**Page excerpt:**
---
3) Do your best to remember that the "why"s don't matter. In fact, they may make it worse. And I promise you this: they do not fix the situation or allow you closure.
4) Do not ask your soon-to-be ex too much about why he or she is leaving in any vivid detail. An unruly imagination on top of your already broken heart is enough to deal with.
5) Avoid stalking him. I know, you share bank accounts and possibly an email account, but don't make it your goal in life to find out what he's doing. You can't unlearn that sort of thing no matter how hard you try.
6) Remember that you are not a failure. I don't know how low my self-esteem plummeted when the "D" word got brought up in my house, but I'll tell you that it was a very, VERY dark space and time for me.
7) There is a world outside of divorce, I swear. It's a different one, for sure, but it's a world in which you can make your own decisions. There are upsides to divorce.
---
**Collected data:**
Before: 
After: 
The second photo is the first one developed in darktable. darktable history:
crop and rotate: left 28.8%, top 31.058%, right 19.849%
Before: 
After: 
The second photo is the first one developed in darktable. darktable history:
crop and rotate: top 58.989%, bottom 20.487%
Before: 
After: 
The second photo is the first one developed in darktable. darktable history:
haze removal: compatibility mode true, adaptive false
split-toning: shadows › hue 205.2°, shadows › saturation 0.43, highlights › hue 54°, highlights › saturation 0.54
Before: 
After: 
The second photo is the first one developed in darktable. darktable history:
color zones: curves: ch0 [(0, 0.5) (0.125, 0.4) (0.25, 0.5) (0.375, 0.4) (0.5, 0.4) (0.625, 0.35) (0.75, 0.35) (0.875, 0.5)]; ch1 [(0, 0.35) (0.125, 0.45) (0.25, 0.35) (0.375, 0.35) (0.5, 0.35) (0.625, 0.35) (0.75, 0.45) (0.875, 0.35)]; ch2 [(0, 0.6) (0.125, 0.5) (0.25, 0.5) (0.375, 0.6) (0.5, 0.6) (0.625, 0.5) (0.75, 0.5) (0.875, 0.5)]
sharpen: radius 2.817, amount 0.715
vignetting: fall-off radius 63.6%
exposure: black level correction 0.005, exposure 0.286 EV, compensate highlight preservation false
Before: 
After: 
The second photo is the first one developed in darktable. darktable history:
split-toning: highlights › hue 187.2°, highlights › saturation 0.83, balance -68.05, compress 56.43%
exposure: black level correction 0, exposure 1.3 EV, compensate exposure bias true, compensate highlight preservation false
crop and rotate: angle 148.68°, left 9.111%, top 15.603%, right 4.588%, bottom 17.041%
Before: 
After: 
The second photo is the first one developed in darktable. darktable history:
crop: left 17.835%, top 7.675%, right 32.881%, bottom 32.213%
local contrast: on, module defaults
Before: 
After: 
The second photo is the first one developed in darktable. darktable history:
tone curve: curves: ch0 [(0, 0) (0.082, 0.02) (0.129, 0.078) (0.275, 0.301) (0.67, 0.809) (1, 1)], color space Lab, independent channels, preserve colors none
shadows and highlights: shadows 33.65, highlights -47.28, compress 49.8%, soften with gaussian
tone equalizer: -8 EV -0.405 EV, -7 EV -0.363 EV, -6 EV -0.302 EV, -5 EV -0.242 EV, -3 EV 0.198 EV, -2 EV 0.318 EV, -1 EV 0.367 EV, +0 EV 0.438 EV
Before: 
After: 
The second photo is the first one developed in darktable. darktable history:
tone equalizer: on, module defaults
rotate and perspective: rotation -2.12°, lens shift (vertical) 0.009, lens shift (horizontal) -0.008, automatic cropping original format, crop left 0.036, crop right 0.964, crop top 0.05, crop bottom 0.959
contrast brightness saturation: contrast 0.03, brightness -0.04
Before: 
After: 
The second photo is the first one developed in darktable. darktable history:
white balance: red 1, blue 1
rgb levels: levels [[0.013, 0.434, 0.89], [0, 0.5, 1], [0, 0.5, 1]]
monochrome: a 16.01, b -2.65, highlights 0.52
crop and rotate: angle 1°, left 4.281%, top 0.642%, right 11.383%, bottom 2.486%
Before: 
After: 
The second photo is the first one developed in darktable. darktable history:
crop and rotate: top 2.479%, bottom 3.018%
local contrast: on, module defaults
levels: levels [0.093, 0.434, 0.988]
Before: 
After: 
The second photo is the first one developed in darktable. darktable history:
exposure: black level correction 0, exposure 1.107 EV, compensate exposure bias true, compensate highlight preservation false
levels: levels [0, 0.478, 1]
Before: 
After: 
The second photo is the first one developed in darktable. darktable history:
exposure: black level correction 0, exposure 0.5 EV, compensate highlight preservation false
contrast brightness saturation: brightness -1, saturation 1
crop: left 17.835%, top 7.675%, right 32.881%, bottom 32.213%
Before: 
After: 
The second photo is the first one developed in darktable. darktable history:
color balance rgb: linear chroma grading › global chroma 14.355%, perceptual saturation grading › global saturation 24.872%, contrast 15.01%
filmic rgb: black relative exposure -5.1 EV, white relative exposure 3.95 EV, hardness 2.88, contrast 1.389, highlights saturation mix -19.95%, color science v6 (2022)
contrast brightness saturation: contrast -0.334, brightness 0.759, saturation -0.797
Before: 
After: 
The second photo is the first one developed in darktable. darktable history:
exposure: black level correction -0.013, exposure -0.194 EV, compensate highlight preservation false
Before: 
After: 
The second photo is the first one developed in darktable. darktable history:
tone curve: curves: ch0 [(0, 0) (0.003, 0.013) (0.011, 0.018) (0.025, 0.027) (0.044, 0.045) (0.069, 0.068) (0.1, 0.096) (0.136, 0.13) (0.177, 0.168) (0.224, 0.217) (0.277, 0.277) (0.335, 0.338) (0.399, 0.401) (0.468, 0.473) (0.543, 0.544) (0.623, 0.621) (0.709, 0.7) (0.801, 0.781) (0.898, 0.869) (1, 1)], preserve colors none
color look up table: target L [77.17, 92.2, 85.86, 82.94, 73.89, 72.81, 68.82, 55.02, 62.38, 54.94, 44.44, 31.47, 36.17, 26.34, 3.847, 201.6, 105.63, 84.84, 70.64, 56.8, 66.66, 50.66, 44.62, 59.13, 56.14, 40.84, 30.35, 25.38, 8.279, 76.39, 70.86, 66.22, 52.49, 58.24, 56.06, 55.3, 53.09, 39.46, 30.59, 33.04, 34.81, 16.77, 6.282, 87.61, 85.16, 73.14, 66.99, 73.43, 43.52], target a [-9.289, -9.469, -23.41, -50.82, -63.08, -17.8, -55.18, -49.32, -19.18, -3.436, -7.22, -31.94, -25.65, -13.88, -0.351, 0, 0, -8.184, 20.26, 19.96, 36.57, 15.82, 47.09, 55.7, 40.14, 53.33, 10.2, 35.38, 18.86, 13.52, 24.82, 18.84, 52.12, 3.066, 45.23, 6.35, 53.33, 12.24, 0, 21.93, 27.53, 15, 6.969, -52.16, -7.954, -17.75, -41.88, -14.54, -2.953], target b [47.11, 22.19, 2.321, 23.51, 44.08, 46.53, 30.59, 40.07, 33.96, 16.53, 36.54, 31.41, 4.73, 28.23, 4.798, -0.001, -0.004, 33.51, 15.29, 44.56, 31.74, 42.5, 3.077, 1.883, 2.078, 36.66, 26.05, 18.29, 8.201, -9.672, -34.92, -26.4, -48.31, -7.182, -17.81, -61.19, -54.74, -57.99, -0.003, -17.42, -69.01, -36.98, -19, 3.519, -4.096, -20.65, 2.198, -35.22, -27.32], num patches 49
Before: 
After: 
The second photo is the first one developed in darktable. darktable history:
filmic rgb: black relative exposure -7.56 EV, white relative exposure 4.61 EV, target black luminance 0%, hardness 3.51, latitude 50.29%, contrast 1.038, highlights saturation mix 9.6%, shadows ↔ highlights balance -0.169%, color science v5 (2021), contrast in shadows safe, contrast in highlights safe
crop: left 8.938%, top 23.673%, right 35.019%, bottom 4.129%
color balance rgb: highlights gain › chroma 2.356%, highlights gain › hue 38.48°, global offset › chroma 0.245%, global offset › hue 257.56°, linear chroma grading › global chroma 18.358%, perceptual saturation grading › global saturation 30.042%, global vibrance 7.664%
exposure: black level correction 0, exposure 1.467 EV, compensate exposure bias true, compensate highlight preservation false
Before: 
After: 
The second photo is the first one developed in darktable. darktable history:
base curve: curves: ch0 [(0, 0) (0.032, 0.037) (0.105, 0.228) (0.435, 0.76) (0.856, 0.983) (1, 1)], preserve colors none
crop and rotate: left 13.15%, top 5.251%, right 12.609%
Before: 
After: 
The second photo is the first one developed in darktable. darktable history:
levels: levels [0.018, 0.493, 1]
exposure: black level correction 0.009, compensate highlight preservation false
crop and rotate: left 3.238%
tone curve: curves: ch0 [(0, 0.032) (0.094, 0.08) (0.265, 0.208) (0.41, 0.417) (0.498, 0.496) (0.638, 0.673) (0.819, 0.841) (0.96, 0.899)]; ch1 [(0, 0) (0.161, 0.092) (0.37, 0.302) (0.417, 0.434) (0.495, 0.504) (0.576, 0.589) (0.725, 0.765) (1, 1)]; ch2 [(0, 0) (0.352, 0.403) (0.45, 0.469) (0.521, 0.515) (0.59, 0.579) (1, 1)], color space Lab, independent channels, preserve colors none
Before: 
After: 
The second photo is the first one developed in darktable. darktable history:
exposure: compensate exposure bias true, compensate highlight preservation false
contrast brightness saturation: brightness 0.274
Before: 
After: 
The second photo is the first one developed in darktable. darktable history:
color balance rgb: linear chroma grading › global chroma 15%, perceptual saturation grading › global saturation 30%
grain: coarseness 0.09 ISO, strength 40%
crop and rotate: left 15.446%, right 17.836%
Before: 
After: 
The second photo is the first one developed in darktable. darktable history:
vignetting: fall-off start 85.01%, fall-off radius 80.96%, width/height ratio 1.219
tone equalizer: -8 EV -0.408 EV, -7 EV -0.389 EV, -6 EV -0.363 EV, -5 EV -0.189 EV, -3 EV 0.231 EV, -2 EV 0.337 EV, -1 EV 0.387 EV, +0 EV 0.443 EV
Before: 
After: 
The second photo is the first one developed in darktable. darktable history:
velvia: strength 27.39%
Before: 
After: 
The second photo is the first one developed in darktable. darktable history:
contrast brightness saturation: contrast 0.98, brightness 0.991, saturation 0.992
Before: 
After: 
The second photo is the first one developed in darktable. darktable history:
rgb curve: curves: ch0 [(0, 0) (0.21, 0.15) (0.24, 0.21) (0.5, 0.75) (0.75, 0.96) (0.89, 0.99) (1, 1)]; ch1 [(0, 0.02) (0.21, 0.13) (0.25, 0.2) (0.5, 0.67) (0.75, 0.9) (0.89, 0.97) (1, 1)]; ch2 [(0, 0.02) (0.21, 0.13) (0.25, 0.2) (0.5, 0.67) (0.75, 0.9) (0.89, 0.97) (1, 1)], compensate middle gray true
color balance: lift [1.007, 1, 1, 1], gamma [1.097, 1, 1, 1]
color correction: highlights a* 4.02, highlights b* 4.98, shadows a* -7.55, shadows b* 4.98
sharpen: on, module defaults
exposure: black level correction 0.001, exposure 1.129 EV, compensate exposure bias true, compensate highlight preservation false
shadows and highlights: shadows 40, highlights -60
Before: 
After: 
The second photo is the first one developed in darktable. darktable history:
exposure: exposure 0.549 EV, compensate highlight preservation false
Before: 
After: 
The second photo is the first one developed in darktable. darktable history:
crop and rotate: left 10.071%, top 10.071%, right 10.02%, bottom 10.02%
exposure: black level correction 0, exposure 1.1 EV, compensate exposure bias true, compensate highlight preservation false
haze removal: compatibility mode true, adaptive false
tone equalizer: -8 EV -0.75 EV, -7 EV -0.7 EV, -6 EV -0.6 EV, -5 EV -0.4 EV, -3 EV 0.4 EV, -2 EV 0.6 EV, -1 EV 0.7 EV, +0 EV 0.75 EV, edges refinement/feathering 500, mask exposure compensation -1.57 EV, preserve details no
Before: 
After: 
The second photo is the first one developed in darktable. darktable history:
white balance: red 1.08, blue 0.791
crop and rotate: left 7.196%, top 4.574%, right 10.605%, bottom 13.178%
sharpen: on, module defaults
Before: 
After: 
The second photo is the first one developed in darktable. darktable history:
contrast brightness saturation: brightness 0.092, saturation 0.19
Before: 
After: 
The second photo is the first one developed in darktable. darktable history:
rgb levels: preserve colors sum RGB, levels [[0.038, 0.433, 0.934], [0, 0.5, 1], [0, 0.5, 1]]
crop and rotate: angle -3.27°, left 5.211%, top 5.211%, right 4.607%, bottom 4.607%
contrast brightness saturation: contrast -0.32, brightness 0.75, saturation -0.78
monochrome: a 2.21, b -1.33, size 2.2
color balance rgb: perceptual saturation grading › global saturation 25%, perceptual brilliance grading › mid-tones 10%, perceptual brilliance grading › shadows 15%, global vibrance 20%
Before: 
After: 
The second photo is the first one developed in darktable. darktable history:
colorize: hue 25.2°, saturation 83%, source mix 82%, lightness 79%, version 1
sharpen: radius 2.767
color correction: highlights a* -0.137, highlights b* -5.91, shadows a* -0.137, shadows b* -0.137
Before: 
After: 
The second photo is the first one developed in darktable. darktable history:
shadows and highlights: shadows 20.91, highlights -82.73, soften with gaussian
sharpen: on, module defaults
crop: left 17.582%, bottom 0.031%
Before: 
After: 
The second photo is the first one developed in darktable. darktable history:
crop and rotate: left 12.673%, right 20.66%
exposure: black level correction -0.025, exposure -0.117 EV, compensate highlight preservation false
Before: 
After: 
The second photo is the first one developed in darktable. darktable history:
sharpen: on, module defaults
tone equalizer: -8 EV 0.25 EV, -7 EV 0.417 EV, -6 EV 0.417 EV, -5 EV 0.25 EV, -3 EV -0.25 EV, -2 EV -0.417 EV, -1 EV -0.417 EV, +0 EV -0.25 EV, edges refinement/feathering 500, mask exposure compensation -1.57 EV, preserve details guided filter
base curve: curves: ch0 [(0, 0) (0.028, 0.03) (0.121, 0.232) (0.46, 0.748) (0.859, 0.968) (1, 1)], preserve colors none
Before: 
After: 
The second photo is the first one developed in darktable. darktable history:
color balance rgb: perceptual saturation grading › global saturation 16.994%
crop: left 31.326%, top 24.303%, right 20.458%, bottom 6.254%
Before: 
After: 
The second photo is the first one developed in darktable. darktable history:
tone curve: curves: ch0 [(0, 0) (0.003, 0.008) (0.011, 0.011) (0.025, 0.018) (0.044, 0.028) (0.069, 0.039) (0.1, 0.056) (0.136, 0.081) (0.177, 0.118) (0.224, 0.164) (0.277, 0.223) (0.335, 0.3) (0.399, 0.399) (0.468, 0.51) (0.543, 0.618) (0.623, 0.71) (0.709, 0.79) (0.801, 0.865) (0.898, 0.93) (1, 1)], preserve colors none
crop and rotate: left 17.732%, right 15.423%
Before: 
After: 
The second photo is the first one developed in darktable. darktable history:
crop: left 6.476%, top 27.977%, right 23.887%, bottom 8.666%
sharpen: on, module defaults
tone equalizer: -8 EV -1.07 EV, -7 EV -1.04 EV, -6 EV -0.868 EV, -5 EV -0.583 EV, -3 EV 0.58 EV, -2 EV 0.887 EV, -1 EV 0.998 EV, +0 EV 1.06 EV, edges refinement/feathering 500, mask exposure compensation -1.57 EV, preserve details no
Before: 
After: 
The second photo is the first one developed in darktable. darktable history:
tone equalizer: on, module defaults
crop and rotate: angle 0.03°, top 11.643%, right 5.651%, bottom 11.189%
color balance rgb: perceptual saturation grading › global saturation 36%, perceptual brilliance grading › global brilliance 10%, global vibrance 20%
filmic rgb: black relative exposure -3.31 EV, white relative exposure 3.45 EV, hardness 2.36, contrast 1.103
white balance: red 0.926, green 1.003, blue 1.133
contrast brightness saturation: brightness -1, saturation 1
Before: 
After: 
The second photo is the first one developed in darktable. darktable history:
---
**Written problem A:** From the divorce advice, set down everything from "3) Do your best" down to "to deal with.".
**Written problem B:** According to the divorce advice, what do the "why"s fail to do?

**Written response A:**
3) Do your best to remember that the "why"s don't matter. In fact, they may make it worse. And I promise you this: they do not fix the situation or allow you closure.
4) Do not ask your soon-to-be ex too much about why he or she is leaving in any vivid detail. An unruly imagination on top of your already broken heart is enough to deal with.

**Written response B:** They do not fix the situation or allow you closure.